PROJECT—Healthcare, On the Boards

UC Davis Health System Pavilion New 3.0T MRI Installation

Client: UC Davis Health System Facilities Design & Construction

Size: 3,068 sq. ft.

Location: Sacramento, CA

Principal-in-Charge: John Flath

Senior Project Manager: DeAnn Splinter

Project Architect: Shawn Lankford

Senior Project Coordinator: Eric Tien

Senior Design Technician: Jinnelle Fong 

Mechanical Engineer: Turley & Associates

Electrical Engineer: EDGE

Structural Engineer: Buehler

Cost Estimating: Hunter Pacific

Equipment: Criterion Systems

PROJECT DESCRIPTION

In April of 2015, Nacht & Lewis completed a feasibility study for the expansion of the MRI imaging suite in the recently completed Healthcare Pavilion Building at UCDMC. Design feasibility study services included architectural planning and detailed site investigations, structural, mechanical, electrical, plumbing, vibration & acoustical analysis, magnetic field interference and shielding analysis and RF shielding recommendations.

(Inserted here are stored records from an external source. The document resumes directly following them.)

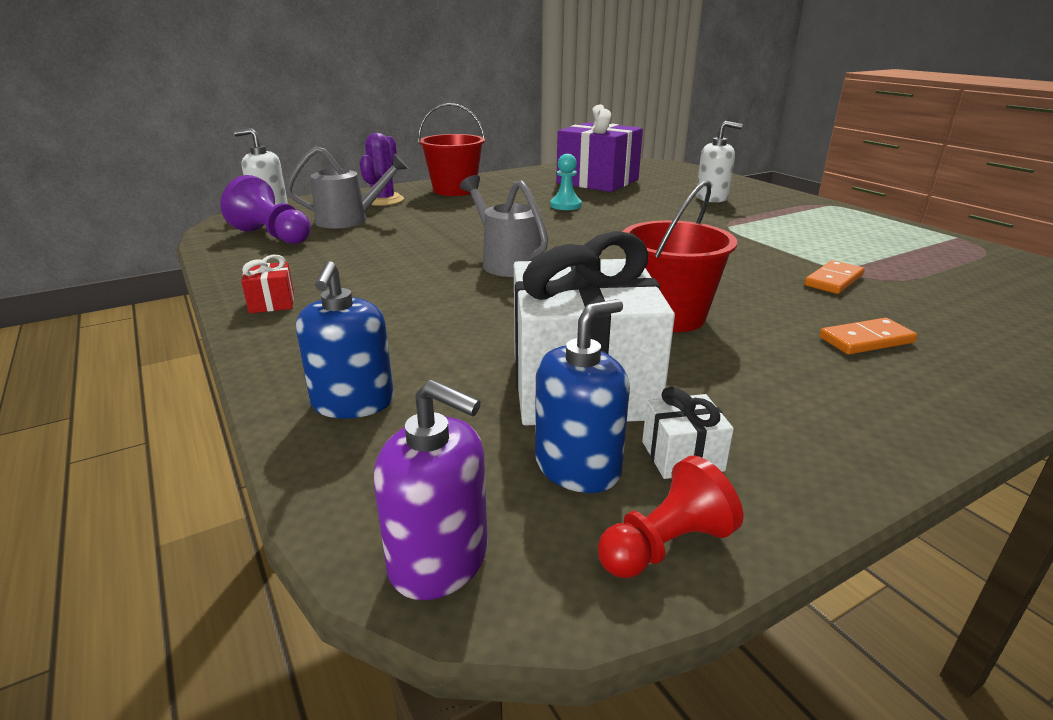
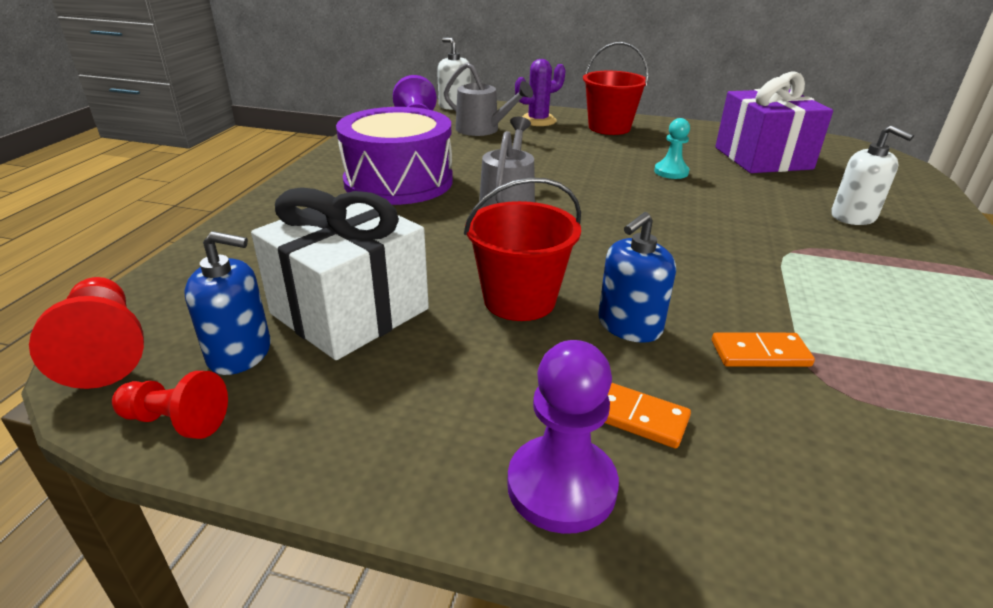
camera: 45 degrees right, 5 degrees up
(272, 303) = (326, 173): red gift -> none
(353, 402) = (238, 252): blue soap dispenser -> blue soap dispenser (629, 326)
(370, 282) = (398, 181): none -> purple drum
(439, 560) = (105, 350): purple soap dispenser -> red pawn
(682, 456) = (294, 388): white gift -> none
(926, 393) = (561, 486): none -> purple pawn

The MRI project at UCDMC involves the construction of a new Siemens Skyra 3.0T MRI imaging suite in an existing radiology support space directly adjacent to the existing MRI imaging service area in the newer Pavilion building. The space will feature a “Sentient” patient experience system (similar to GE cares) to allow patients some control of their imaging environment to relax them and provide better imaging outcomes. The location of the new MRI is optimal because it will allow for a control area in close proximity to the existing MRIs with shared existing patient prep areas while maintaining the general character of the safety zones around the MRI service area.

Areas displaced by the new MRI will be relocated to a new location (currently shell space) that remains within close adjacency to the served use, namely computed tomography, an ultrasound room, clean utility room, storage room, office space, a resident locker room and new staff break room with an addition of a staff break room. While some are code required, they can generally be classified as “soft space” and included in the scope of work as a planned relocation of services to an existing shell space of similar size and conveniently located in close proximity to the existing radiology department.